Anlıyoruz, siz de kendinizi entelektüel göstermek istiyorsunuz… Ama ya bir işi tam yapın ya hiç bulaşmayın. Yarı-cahillik, bilmemekten daha fena.

Haber Merkezi

Yasin Aktay, Yeni Şafak’taki köşesine çok iddialı bir başlık atmış: “Ramazan, Gazze, İslâm Birliği ve Müslümanların ayrılığı”

Öyle konular ki, üzerine tez yazsan yazılır.

Ki, galiba Aktay da öyle hissetmiş, “tez” havasına girmiş. “Bugün İslam Birliğini bir boş hayal veya bir imkânsız politika olarak görenlerin göremediği” şeyi açık etmeye çalıştığı yazısında, Benedict Anderson’un “Hayali Cemaatler” kitabına atıfta bulunmuş.

Şöyle aktarıyor Aktay:

“Sosyolojik işlevleri açısından neresinden bakarsanız bu dünya-inşa edici yanını, birleştirici ve kuşatıcı yanını görürsünüz Ramazan’ın. Benedict Anderson’un meşhur Hayali Cemaatler’inin oluşumunu sağlayan, ortak dünya inşa edici sembolik ritüel süreçleri, ortak semboller, ulusalcı örgün eğitim süreçleri son kertede yerel planda ulusal cemaatleri zar zor oluşturur.

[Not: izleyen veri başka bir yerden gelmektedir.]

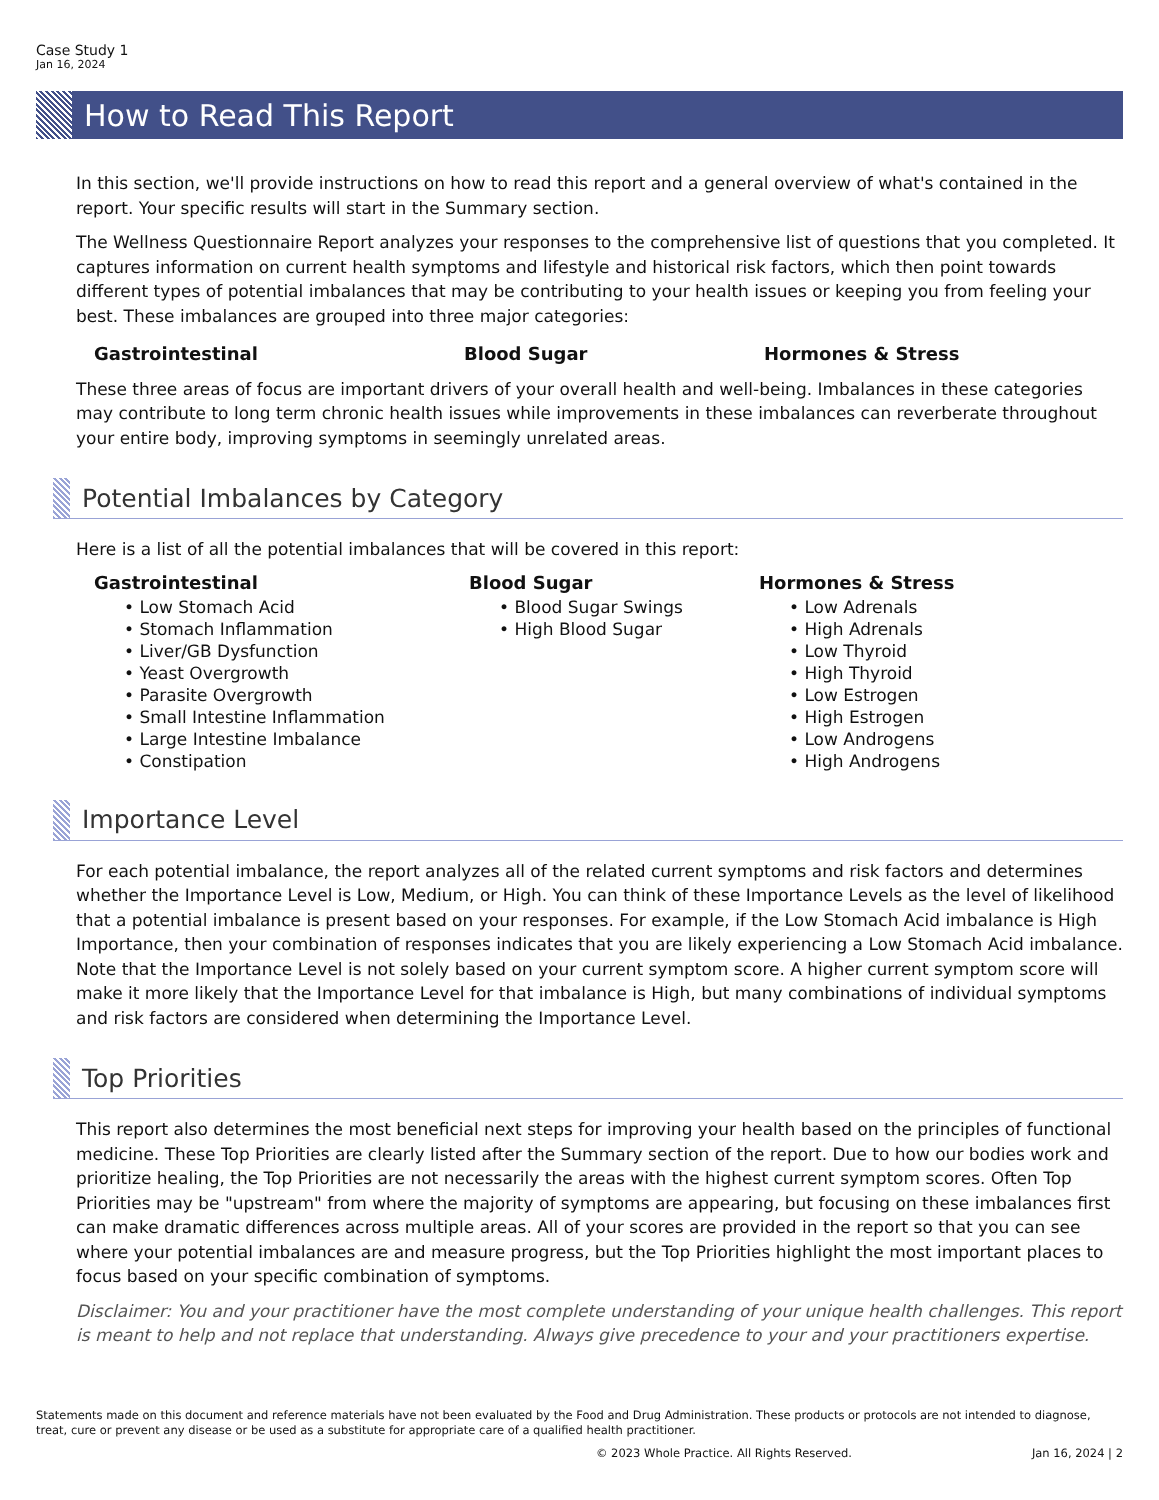Case Study 1
Jan 16, 2024
How to Read This Report
In this section, we'll provide instructions on how to read this report and a general overview of what's contained in the report. Your specific results will start in the Summary section.
The Wellness Questionnaire Report analyzes your responses to the comprehensive list of questions that you completed. It captures information on current health symptoms and lifestyle and historical risk factors, which then point towards different types of potential imbalances that may be contributing to your health issues or keeping you from feeling your best. These imbalances are grouped into three major categories:
Gastrointestinal Blood Sugar Hormones & Stress
These three areas of focus are important drivers of your overall health and well-being. Imbalances in these categories may contribute to long term chronic health issues while improvements in these imbalances can reverberate throughout your entire body, improving symptoms in seemingly unrelated areas.
Potential Imbalances by Category
Here is a list of all the potential imbalances that will be covered in this report:
Gastrointestinal
• Low Stomach Acid
• Stomach Inflammation
• Liver/GB Dysfunction
• Yeast Overgrowth
• Parasite Overgrowth
• Small Intestine Inflammation
• Large Intestine Imbalance
• Constipation
Blood Sugar
• Blood Sugar Swings
• High Blood Sugar
Hormones & Stress
• Low Adrenals
• High Adrenals
• Low Thyroid
• High Thyroid
• Low Estrogen
• High Estrogen
• Low Androgens
• High Androgens
Importance Level
For each potential imbalance, the report analyzes all of the related current symptoms and risk factors and determines whether the Importance Level is Low, Medium, or High. You can think of these Importance Levels as the level of likelihood that a potential imbalance is present based on your responses. For example, if the Low Stomach Acid imbalance is High Importance, then your combination of responses indicates that you are likely experiencing a Low Stomach Acid imbalance. Note that the Importance Level is not solely based on your current symptom score. A higher current symptom score will make it more likely that the Importance Level for that imbalance is High, but many combinations of individual symptoms and risk factors are considered when determining the Importance Level.
Top Priorities
This report also determines the most beneficial next steps for improving your health based on the principles of functional medicine. These Top Priorities are clearly listed after the Summary section of the report. Due to how our bodies work and prioritize healing, the Top Priorities are not necessarily the areas with the highest current symptom scores. Often Top Priorities may be "upstream" from where the majority of symptoms are appearing, but focusing on these imbalances first can make dramatic differences across multiple areas. All of your scores are provided in the report so that you can see where your potential imbalances are and measure progress, but the Top Priorities highlight the most important places to focus based on your specific combination of symptoms.
Disclaimer: You and your practitioner have the most complete understanding of your unique health challenges. This report is meant to help and not replace that understanding. Always give precedence to your and your practitioners expertise.
Statements made on this document and reference materials have not been evaluated by the Food and Drug Administration. These products or protocols are not intended to diagnose, treat, cure or prevent any disease or be used as a substitute for appropriate care of a qualified health practitioner.
© 2023 Whole Practice. All Rights Reserved. Jan 16, 2024 | 2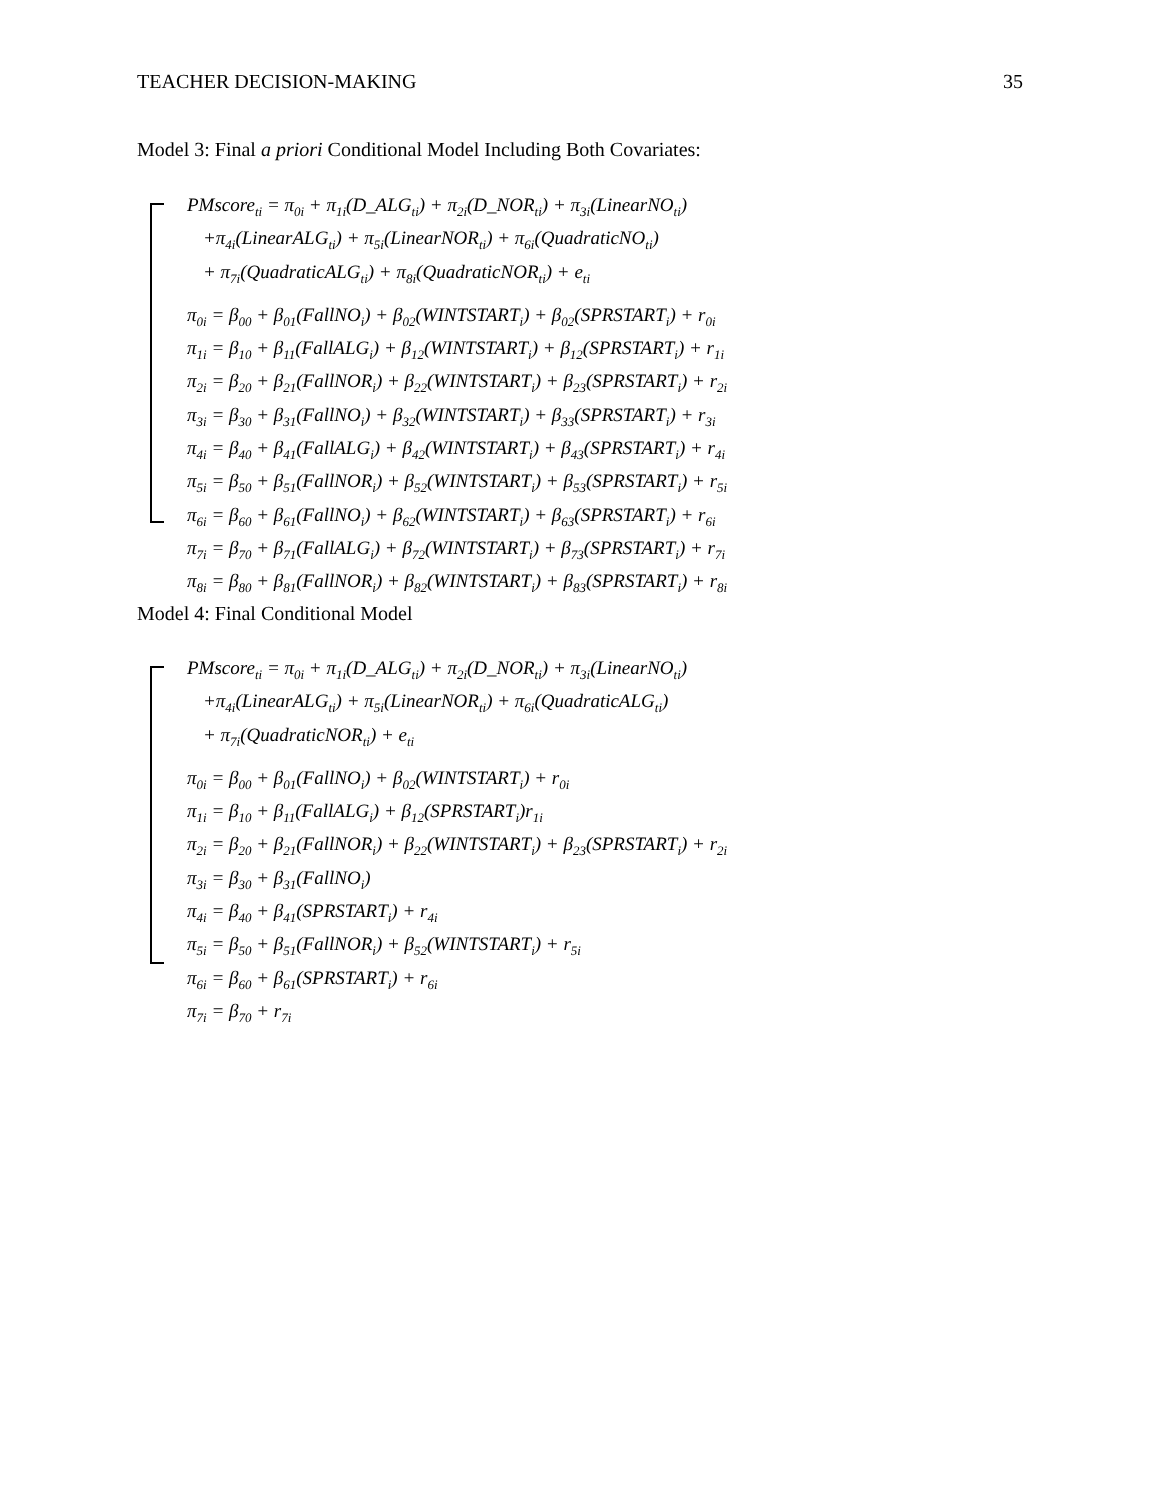TEACHER DECISION-MAKING 35
Model 3: Final a priori Conditional Model Including Both Covariates:
PMscore<sub>ti</sub> = π<sub>0i</sub> + π<sub>1i</sub>(D_ALG<sub>ti</sub>) + π<sub>2i</sub>(D_NOR<sub>ti</sub>) + π<sub>3i</sub>(LinearNO<sub>ti</sub>)
+π<sub>4i</sub>(LinearALG<sub>ti</sub>) + π<sub>5i</sub>(LinearNOR<sub>ti</sub>) + π<sub>6i</sub>(QuadraticNO<sub>ti</sub>)
+ π<sub>7i</sub>(QuadraticALG<sub>ti</sub>) + π<sub>8i</sub>(QuadraticNOR<sub>ti</sub>) + e<sub>ti</sub>
π<sub>0i</sub> = β<sub>00</sub> + β<sub>01</sub>(FallNO<sub>i</sub>) + β<sub>02</sub>(WINTSTART<sub>i</sub>) + β<sub>02</sub>(SPRSTART<sub>i</sub>) + r<sub>0i</sub>
π<sub>1i</sub> = β<sub>10</sub> + β<sub>11</sub>(FallALG<sub>i</sub>) + β<sub>12</sub>(WINTSTART<sub>i</sub>) + β<sub>12</sub>(SPRSTART<sub>i</sub>) + r<sub>1i</sub>
π<sub>2i</sub> = β<sub>20</sub> + β<sub>21</sub>(FallNOR<sub>i</sub>) + β<sub>22</sub>(WINTSTART<sub>i</sub>) + β<sub>23</sub>(SPRSTART<sub>i</sub>) + r<sub>2i</sub>
π<sub>3i</sub> = β<sub>30</sub> + β<sub>31</sub>(FallNO<sub>i</sub>) + β<sub>32</sub>(WINTSTART<sub>i</sub>) + β<sub>33</sub>(SPRSTART<sub>i</sub>) + r<sub>3i</sub>
π<sub>4i</sub> = β<sub>40</sub> + β<sub>41</sub>(FallALG<sub>i</sub>) + β<sub>42</sub>(WINTSTART<sub>i</sub>) + β<sub>43</sub>(SPRSTART<sub>i</sub>) + r<sub>4i</sub>
π<sub>5i</sub> = β<sub>50</sub> + β<sub>51</sub>(FallNOR<sub>i</sub>) + β<sub>52</sub>(WINTSTART<sub>i</sub>) + β<sub>53</sub>(SPRSTART<sub>i</sub>) + r<sub>5i</sub>
π<sub>6i</sub> = β<sub>60</sub> + β<sub>61</sub>(FallNO<sub>i</sub>) + β<sub>62</sub>(WINTSTART<sub>i</sub>) + β<sub>63</sub>(SPRSTART<sub>i</sub>) + r<sub>6i</sub>
π<sub>7i</sub> = β<sub>70</sub> + β<sub>71</sub>(FallALG<sub>i</sub>) + β<sub>72</sub>(WINTSTART<sub>i</sub>) + β<sub>73</sub>(SPRSTART<sub>i</sub>) + r<sub>7i</sub>
π<sub>8i</sub> = β<sub>80</sub> + β<sub>81</sub>(FallNOR<sub>i</sub>) + β<sub>82</sub>(WINTSTART<sub>i</sub>) + β<sub>83</sub>(SPRSTART<sub>i</sub>) + r<sub>8i</sub>
Model 4: Final Conditional Model
PMscore<sub>ti</sub> = π<sub>0i</sub> + π<sub>1i</sub>(D_ALG<sub>ti</sub>) + π<sub>2i</sub>(D_NOR<sub>ti</sub>) + π<sub>3i</sub>(LinearNO<sub>ti</sub>)
+π<sub>4i</sub>(LinearALG<sub>ti</sub>) + π<sub>5i</sub>(LinearNOR<sub>ti</sub>) + π<sub>6i</sub>(QuadraticALG<sub>ti</sub>)
+ π<sub>7i</sub>(QuadraticNOR<sub>ti</sub>) + e<sub>ti</sub>
π<sub>0i</sub> = β<sub>00</sub> + β<sub>01</sub>(FallNO<sub>i</sub>) + β<sub>02</sub>(WINTSTART<sub>i</sub>) + r<sub>0i</sub>
π<sub>1i</sub> = β<sub>10</sub> + β<sub>11</sub>(FallALG<sub>i</sub>) + β<sub>12</sub>(SPRSTART<sub>i</sub>)r<sub>1i</sub>
π<sub>2i</sub> = β<sub>20</sub> + β<sub>21</sub>(FallNOR<sub>i</sub>) + β<sub>22</sub>(WINTSTART<sub>i</sub>) + β<sub>23</sub>(SPRSTART<sub>i</sub>) + r<sub>2i</sub>
π<sub>3i</sub> = β<sub>30</sub> + β<sub>31</sub>(FallNO<sub>i</sub>)
π<sub>4i</sub> = β<sub>40</sub> + β<sub>41</sub>(SPRSTART<sub>i</sub>) + r<sub>4i</sub>
π<sub>5i</sub> = β<sub>50</sub> + β<sub>51</sub>(FallNOR<sub>i</sub>) + β<sub>52</sub>(WINTSTART<sub>i</sub>) + r<sub>5i</sub>
π<sub>6i</sub> = β<sub>60</sub> + β<sub>61</sub>(SPRSTART<sub>i</sub>) + r<sub>6i</sub>
π<sub>7i</sub> = β<sub>70</sub> + r<sub>7i</sub>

Bu cemaatlere zoraki bir tarih yazıp isnat etmek gerekmektedir ve bu kısa bir süre içinde yapısökümüne kolaylıkla uğratılabilecek bir gevşeklik-zayıflık ortaya koyar. İddia edilen tarihi kökenlerin çoğu icat edilir ve ilk saldırıya karşı koyması bile çok zor olur. Yine bu cemaatler, birlikteliklerin küresel veya evrensel bir ölçekte tutunabilmesi de neredeyse imkânsız olmaktadır.”

Eh be Aktay…

Bu işler öyle bir kitabın istediğin yerini cımbızlamakla olmuyor ki.

Anderson’un kitabı, modernizmle birlikte ulusların ortaya çıkışı sürecindeki zihinsel dönüşümün temellerini inceliyor. İyi. İyi de, Yasin, bu uluslar niye, neyin yerine ortaya çıkıyor?

Kendilerinden önceki dinsel cemaatler modernizmle birlikte işlev yitirdiği için.

İnsan “Ramazan 1450 yıldır bütün dünyada müminleri tek bir dünyanın sakinleri olarak birbiriyle tanış kılmakta” deyip İslam birliğini savunduğu yazısında, “Hayali Cemaatler”e atıfta bulunur mu? 

Anlıyoruz, siz de kendinizi entelektüel göstermek istiyorsunuz… Ama ya bir işi tam yapın ya hiç bulaşmayın. Yarı-cahillik, bilmemekten daha fena. Bilmeyen en azından bilmediğini biliyor.

İlla bir de “Hayali Entelektüeller” kitabı mı yazalım?